Scottish referendum two months on - where are we now?

Nicola Sturgeon

Two months ago, Scotland voted (55%-45%) to remain in the union. Scottish and British politics have changed forever.

For those on both sides of the referendum campaign everything has changed.

In one sense those on the losing side of the referendum are now winners. In the two months since the Yes campaign lost the referendum, SNP support as soared. On Saturday, SNP membership stood at 85,884 - although that figure is likely to soar further by the May next year.

Furthermore, Nicola Sturgeon’s party - as she has now taken over from Alex Salmond - has seen a tremendous boost in the polls. The party are on course to become the largest party in Holyrood once more in 2016, and are likely to win a majority of Scottish seats in Westminster next year. Survation’s latest poll gives the party 45.80% for the Westminster election, which could result in the SNP going from six seats to a ground-breaking 52 seats. Such an outcome would heavily dissolve Labour’s influence north of the border - and Ed Miliband’s chances at forming a government next year.

As for the Scottish Greens, the other main party in favour of Scottish independence, they have seen their membership increase from around 2000 to 7000 in the previous two months.

For the two parties on the losing side of the referendum, their fortunes have improved dramatically since the ‘no’ vote two months ago.

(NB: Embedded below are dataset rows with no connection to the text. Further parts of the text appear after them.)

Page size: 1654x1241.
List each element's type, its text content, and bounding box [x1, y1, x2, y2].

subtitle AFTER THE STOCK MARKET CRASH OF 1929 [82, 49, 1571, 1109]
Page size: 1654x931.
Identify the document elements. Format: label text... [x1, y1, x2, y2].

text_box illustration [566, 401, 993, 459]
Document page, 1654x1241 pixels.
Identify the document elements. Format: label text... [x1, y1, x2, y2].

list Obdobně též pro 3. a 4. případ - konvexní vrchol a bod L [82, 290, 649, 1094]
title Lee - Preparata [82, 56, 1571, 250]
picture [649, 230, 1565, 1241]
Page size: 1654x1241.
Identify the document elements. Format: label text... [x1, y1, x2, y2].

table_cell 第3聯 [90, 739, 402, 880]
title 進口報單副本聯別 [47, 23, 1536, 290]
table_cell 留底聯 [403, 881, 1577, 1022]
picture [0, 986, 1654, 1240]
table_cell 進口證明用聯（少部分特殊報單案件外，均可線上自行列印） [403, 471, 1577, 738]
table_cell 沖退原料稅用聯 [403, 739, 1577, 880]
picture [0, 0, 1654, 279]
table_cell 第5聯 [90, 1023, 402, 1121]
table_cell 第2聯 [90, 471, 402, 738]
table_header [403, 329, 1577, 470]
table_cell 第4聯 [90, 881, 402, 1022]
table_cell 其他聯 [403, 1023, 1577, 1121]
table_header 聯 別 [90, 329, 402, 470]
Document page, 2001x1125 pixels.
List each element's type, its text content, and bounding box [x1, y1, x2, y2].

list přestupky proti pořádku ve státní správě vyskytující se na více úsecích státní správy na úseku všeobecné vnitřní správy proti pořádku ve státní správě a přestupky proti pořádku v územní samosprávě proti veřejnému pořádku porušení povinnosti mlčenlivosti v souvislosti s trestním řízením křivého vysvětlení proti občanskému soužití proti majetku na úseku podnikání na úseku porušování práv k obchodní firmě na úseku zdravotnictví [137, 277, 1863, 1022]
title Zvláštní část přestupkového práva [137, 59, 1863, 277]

As for those on the winning side, Scottish Labour has seen a dramatic change. Johann Lamont stood down, causing a leadership contest, the result of which will not be revealed until December. For a party that should be basking in the glory of keeping the country united, its own internal divisions are being exposed. The party is going through an identity crisis. If Jim Murphy MP becomes leader, the party will take a more right-leaning approach, however, if Neil Findlay MSP wins the race then the party will shift to the left. Leadership elections are fundamental for democracy, but this one is emphasising the divides in Scottish Labour.

The Conservatives on the other hand do not appear to be doing any worse, nor any better. The recent Survation poll, giving the SNP almost 50% of the vote for the next general election, puts Ruth Davidson’s party on 16.70% and one MP. It will be a while before Scotland sees an increase in Tory MPs.

As for the Lib Dems, led by Willie Rennie in Holyrood, they are set to see massive loses in 2015, with the Survation poll putting them on just one MP in 2015, compared to their current eleven.

Overall, two months on, the losers of the referendum appear to be winners. The SNP will gain seats in 2015, but the question is: how many? Labour will see likely lose seats, but it will be up to the new Scottish Labour leader to minimise the damage and prepare the party for 2016.

For Scotland, the political lanscape has shifted dramatially.